Here’s what I’m thinking about today: ANXIETY. I live my life eaten up with it, and I’m wondering why? Does it serve any useful purpose at all? Or is it, not money, the proverbial “root of all evil?” I’ve rolled around in my head comparable words such as worry, distress and fretting. My analytical mind, which probably has gotten me into this current state, tells me that there are differences between these words. Anxiety seems to be less defined, more unfocused than worry and distress. And fretting is simply the outward expression of both.

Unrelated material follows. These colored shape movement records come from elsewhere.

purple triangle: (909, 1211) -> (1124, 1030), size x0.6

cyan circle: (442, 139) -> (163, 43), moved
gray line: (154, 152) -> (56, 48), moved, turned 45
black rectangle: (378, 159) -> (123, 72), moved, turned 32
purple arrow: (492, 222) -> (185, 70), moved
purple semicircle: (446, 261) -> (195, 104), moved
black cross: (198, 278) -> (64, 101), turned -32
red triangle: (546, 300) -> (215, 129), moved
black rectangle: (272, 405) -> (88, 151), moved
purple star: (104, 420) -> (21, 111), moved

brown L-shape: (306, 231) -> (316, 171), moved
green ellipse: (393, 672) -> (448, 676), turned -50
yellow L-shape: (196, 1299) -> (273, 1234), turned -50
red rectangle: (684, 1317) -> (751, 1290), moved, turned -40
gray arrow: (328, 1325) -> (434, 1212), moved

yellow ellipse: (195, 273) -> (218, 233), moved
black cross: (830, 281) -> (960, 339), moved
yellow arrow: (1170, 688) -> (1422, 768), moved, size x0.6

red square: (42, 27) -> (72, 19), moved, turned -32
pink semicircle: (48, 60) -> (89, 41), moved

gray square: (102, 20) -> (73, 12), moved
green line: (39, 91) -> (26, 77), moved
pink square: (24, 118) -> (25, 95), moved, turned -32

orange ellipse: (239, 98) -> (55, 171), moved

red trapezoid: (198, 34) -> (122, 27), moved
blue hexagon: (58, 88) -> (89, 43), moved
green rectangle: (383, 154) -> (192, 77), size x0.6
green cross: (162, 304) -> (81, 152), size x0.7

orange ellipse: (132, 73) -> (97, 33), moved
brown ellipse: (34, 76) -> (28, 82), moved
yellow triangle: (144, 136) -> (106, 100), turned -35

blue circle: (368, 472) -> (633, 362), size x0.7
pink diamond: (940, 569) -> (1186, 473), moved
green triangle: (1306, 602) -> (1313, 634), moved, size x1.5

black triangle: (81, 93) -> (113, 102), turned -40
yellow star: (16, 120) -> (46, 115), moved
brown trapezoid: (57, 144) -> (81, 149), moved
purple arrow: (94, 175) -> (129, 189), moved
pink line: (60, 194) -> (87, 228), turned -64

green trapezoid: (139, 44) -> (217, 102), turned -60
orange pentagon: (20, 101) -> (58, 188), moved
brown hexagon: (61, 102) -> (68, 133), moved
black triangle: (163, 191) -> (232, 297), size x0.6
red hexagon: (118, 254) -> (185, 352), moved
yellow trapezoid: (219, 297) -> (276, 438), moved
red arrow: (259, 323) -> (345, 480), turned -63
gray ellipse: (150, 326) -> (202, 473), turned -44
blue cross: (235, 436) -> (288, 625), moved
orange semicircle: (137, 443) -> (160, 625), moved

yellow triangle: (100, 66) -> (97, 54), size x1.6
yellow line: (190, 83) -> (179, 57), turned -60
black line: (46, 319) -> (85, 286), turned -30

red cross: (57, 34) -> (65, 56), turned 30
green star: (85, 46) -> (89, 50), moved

What I’m relatively certain about is that anxiety undermines everything that is good and holy in life. It erodes focus, stability, inner peace, and trust. The dictionary says it is an “apprehensive uneasiness of mind.” Yes, that seems to sum up this pervasive feeling that the sky is going to fall or the other shoe is about to drop. If we live with this dis-ease every day, havoc is unleashed on our body, mind and spirit.
“Fret not thyself.” That’s what the Psalmist wrote. What a great line: Fret not thyself! The Bible is rich with reminders and cautions against being “anxious and troubled.” We are told not to worry about food, drink, clothing, or for that matter tomorrow. Peter writes: “Cast your cares on him for he cares for you.” And The Apostle Paul says: “Worry about NOTHING.”
Luke is so bold as to ask the probing Dr. Phil-type-questions: “Why are you anxious? Why do you let these negative thoughts arise in your head?” I suppose it would be too flippant (a la Flip Wilson) to say that the devil made me do it! Truth be told, I do it because deep inside of me I believe it is expected of me. I’m not supposed to simply take things as they come. There’s no virtue in being unprepared for unseen expectations or situations. That’s part of my answer. The bulk of it however, involves selfish pride, that desire to be in control of everything. And since I don’t know what might be coming my way, I am a living breathing bundle of anxious anticipation.
Phew! It feels good to give voice and focus and definition to my self-doubt about my ability to meet life’s demands. It’s not an absence of faith and trust in God that plagues me. It’s an absence of self-assurance.
So for today at least, I’m going to concentrate on casting my cares on God, remembering how much God cares for me. When things fall apart (And of course, my anxious self just knows that they will!), expect my next blog to be about the other root of all evil……………GUILT.